Buying consumer goods can trap you in the Rat Race!

This article will show you how and what to do to escape.

Consumerism is very seductive and insidious. It relies on scientific marketing to prey on your emotional needs and weaknesses.

The proposition is the satisfaction of your emotional needs by purchasing the “right” products. Shopping Therapy, so called.

Example: “Want to have younger looking skin? Buy Vorsage, Extra Moisture Crème!”

They are playing on your fear of looking older, promising younger looking skin by the purchase of their product. Of course, that will be followed a year later by the “New and Improved, Extra Moisture Crème,” which, of course, you would run out and buy.

Another example is your emotional desire to be part of the In Crowd; peer pressure.

Products are featured in luxurious, expensive settings or in use by glamorous celebrities; inferring that you can be just like Mike if you buy his shoes.

Wouldn’t you kill to be seen in a $400 pair of famous designer slacks at your friend’s wedding next week? What about a $350 denim Sean Jean jacket at the concert? Retailers can actually charge you an extra 5 to 100 times more for their brands than for comparable generic items, and you pay it!

Next year, you would not be caught dead in last year’s hot brands. The merchandisers have programmed you to demand the latest, which will cost you the most. They are playing you like a fiddle, laughing all the way to the bank; while you scramble to find money to pay your bills.

Do you see what is happening? Each dollar you spend on this crap tightens the grip of the Rat Race Trap.

The objective of Consumerism is to separate you from your money, period.

Each product is a bait. Products are continually dangled before you without regard to need or safety. Think Pet Rock, the motorized air freshener, lawn darts or the Chevrolet Corvair, that 1960’s icon which Ralph Nader proclaimed, “Unsafe at any speed!”

The ultimate objective is to have you charge your purchases so that you will be able to buy more products, even if you do not have the money.

These purchases are far more expensive than they appear.

That $400 pair of designer pants actually costs you $600, if you are in the 33% income tax bracket!
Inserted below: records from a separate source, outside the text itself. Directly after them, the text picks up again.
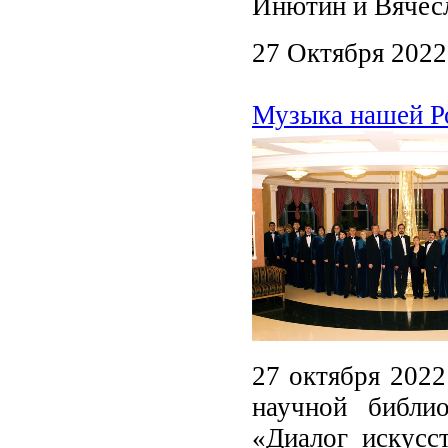
Инютин и Вячесл
27 Октября 2022
Музыка нашей Р
27 октября 2022
научной библи
«Диалог искусс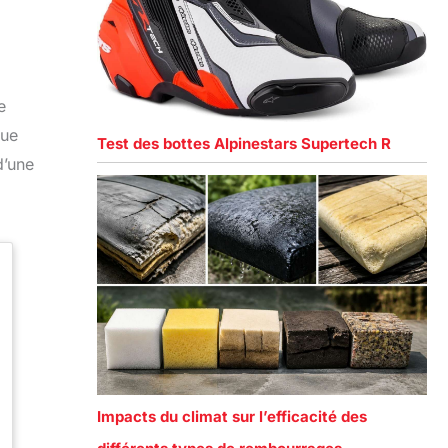
e
que
Test des bottes Alpinestars Supertech R
d’une
Impacts du climat sur l’efficacité des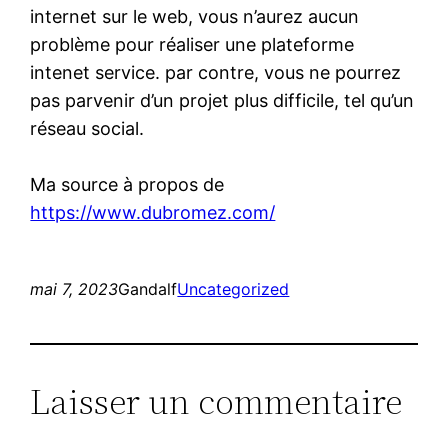
internet sur le web, vous n’aurez aucun
problème pour réaliser une plateforme
intenet service. par contre, vous ne pourrez
pas parvenir d’un projet plus difficile, tel qu’un
réseau social.
Ma source à propos de
https://www.dubromez.com/
mai 7, 2023
Gandalf
Uncategorized
Laisser un commentaire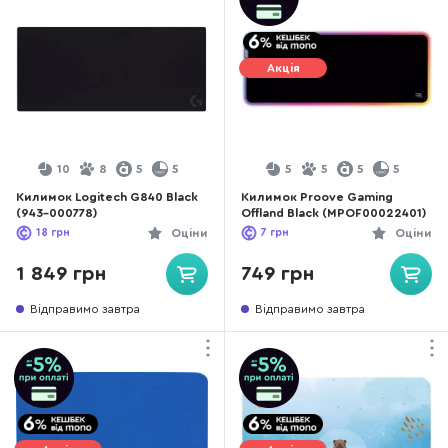
Акція
10
8
5
5
5
5
5
5
Килимок Logitech G840 Black
Килимок Proove Gaming
(943-000778)
Offland Black (MPOF00022401)
18
грн
Оціни
7
грн
Оціни
1 849 грн
749 грн
Відправимо завтра
Відправимо завтра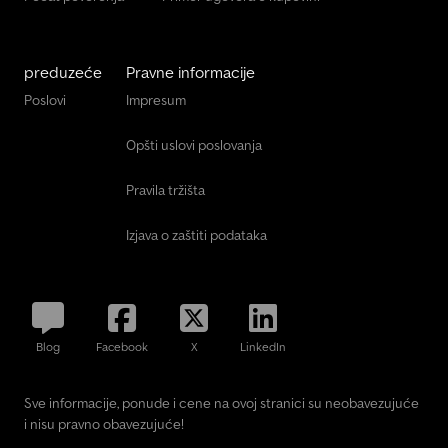
preduzeće
Pravne informacije
Poslovi
Impresum
Opšti uslovi poslovanja
Pravila tržišta
Izjava o zaštiti podataka
Blog
Facebook
X
LinkedIn
Sve informacije, ponude i cene na ovoj stranici su neobavezujuće
i nisu pravno obavezujuće!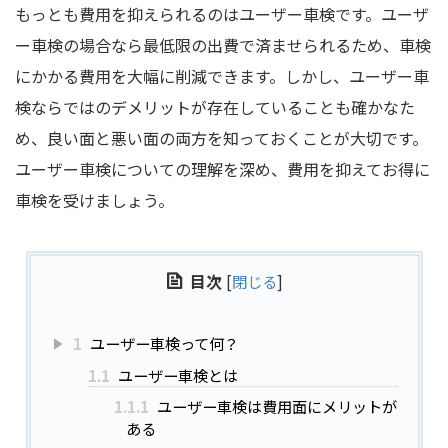
もっとも費用を抑えられるのはユーザー車検です。ユーザ
ー車検の場合なら最低限の出費で済ませられるため、車検
にかかる費用を大幅に削減できます。しかし、ユーザー車
検ならではのデメリットが存在していることも確かなた
め、良い面と悪い面の両方を知っておくことが大切です。
ユーザー車検についての理解を深め、費用を抑えてお得に
車検を受けましょう。
目次
[
閉じる
]
1
ユーザー車検って何？
1.1
ユーザー車検とは
1.1.1
ユーザー車検は費用面にメリットが
ある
In order to net $400, you must earn $600 in salary, since 1/3 or $200, is deducted as taxes.

Therefore, every consumer item you buy costs you 50% more than the price tag!

If you finance the purchase, and pay only the minimum each month, you will pay another 50-200% of the price in finance charges, (after tax!) requiring decades to pay it off!

Let’s look at the purchase of a car, probably the single biggest waste of money there is!

Take the Chevy Tahoe, a popular, mid-market SUV. Purchase price, $36,000. You put $6,000 down, borrow $30,000 for 5 years @ $607/Mo. Total financing cost, $36,420.

Add the down payment of $6,000, totaling $42,420. After taxes. You have to earn $63,630 in order to net $42,420.

That $36,000 Chevy Tahoe will cost you $63,630!

It gets worse!

If instead of purchasing the car, you invested the money in your IRA or 401(k), a pre-tax investment.

Same scenario, you have $9,000 plus $910 dollars per month deducted from your salary, pre-tax, the first year. You continue the $910 per month for the next 5 years. Remember, only $607, not $910 per month is deducted from your net pay.

If you just stick the money in a run-of-the-mill index mutual fund, you should receive a return of about 10% annually. You’ll have about $85,000 at the end of 5 years.

After 10 years, during which time you would have had to buy another car, your IRA would now have over $250,000 in it. This analysis only reflects the purchase of a car. How much more would you have spent on other consumer goods during that period?

In reality, had you spent that same money on assets, things that go up in value; like stocks or real estate, you could probably have been able to escape the Rat Race at the end of that 10 year period! You are the one who decides how to spend your money.